Lo stesso Ramaphosa rivendica peraltro l’arresto, avvenuto due anni fa a Dubai, di due dei tre fratelli Gupta, il clan di origine indiana accusato di aver pagato per anni tangenti per influenzare le nomine ministeriali e di aver usato i suoi legami con l’ex presidente Zuma per aggiudicarsi contratti, beni statali, concessioni minerarie. Il “Guptagate” è stato in questi anni l’emblema di un Sudafrica post-apartheid che ha dimenticato le sue promesse di uguaglianza per sprofondare nella cleptocrazia. La mancanza di opportunità, l’aumento del consumo di alcool, l’emarginazione di ampie fasce sociali hanno favorito tassi di criminalità tra i più alti al mondo, con 47 omicidi ogni 100mila abitanti, un tasso sei volte maggiore rispetto a quello degli Stati Uniti. Anche rapine e stupri continuano ad avere numeri allarmanti (in media 120 casi di violenze sessuali al giorno), mentre un rapporto recente di Banca mondiale stima che la stessa insicurezza costi ogni anno al Sudafrica quasi il 10% del Pil.
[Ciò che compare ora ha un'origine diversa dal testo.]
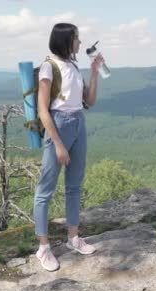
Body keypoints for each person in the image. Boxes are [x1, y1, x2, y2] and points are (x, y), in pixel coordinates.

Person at [33, 23, 104, 272]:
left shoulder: (73, 65)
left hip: (78, 122)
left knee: (74, 185)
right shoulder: (48, 67)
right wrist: (59, 145)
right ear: (65, 41)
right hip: (58, 126)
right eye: (76, 38)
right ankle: (43, 248)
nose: (80, 43)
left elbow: (89, 101)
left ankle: (73, 238)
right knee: (46, 188)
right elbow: (43, 109)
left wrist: (94, 73)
Cenerentola del G20, il Sudafrica detiene il 35% delle riserve globali di oro, oltre ad essere il primo produttore mondiale di platino e manganese e ad avere riserve consistenti di uranio, rame, carbone, diamanti. Il settore minerario è composto da un insieme di imprese sia private sia statali ed è responsabile del 60% delle esportazioni del Paese, ma la fragilità di alcune infrastrutture chiave, dall’inefficienza ferroviaria al razionamento dell’energia, ha avuto solo nell’ultimo anno un impatto sui profitti del comparto da 5 miliardi di euro, secondo un rapporto di Pwc. Mandela aveva abbandonato presto l’intenzione di nazionalizzare le miniere, le banche e le “industrie monopoli-stiche”, per il timore di effetti negativi sull’economia e in nome di una transizione “morbida” del nuovo Sudafrica post-apartheid, ma la storia è andata in un’altra direzione e tuttora è il 10% dei sudafricani a detenere l’80% della ricchezza, con la razza ad essere il principale spartiacque del benessere.
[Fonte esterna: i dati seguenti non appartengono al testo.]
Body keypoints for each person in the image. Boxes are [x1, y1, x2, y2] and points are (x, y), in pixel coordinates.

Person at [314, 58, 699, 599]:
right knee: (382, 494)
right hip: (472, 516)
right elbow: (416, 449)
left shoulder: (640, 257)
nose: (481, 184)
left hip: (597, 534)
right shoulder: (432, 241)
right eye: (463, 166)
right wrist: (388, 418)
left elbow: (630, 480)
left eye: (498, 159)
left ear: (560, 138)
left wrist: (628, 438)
Il Black economic empowerment, la politica di incentivi governativi inaugurata nel ’94 per facilitare una più ampia partecipazione dei neri nell’economia e nelle imprese e abbattere le disuguaglianze, ha finito, secondo i critici, con il beneficiare una ristretta élite di tycoon neri collegati all’African national congress, i cui figli si ritrovano la sera a ballare al Waterfront o a Green Point, quartieri di Città del Capo che poco avrebbero da invidiare al ricco Nord del mondo. I bianchi, circa il 7% della popolazione, continuano a detenere oltre il 72% delle terre acquisite nell’era dell’apartheid e sono la maggioranza nei quartieri ricchi come Sandton, a Johannesburg, mentre l’ambizioso obiettivo dell’Anc di ridistribuire almeno il 30% delle terre dei bianchi alla maggioranza nera non è mai stato raggiunto e resta un argomento più che divisivo.

Le ampie disuguaglianze sociali si riflettono in tutti gli aspetti della vita dei sudafricani, dall’istruzione alla sanità, fino alla coniazione della definizione di “apartheid verde”, per la distribuzione diseguale di quartieri ricchi di parchi pubblici e giardini curati lungo linee strettamente razziali e di reddito. Nessun altro partito sembra poter contendere all’Anc più del 20-25% dei voti alle prossime elezioni, ma certo è che la maggioranza dei sudafricani potrebbe per la prima volta voltare le spalle al partito di Madiba. Non c’è più traccia della “magia di Mandela”, quel misto di speranza e riconciliazione che trent’anni fa ha fatto ripartire il Sudafrica, ipnotizzato dall’aura del mito. La Gen Z sudafricana subisce ogni giorno la sua eredità tradita: servirà uno scatto vero, non altre promesse, per compiere finalmente un passo verso il futuro.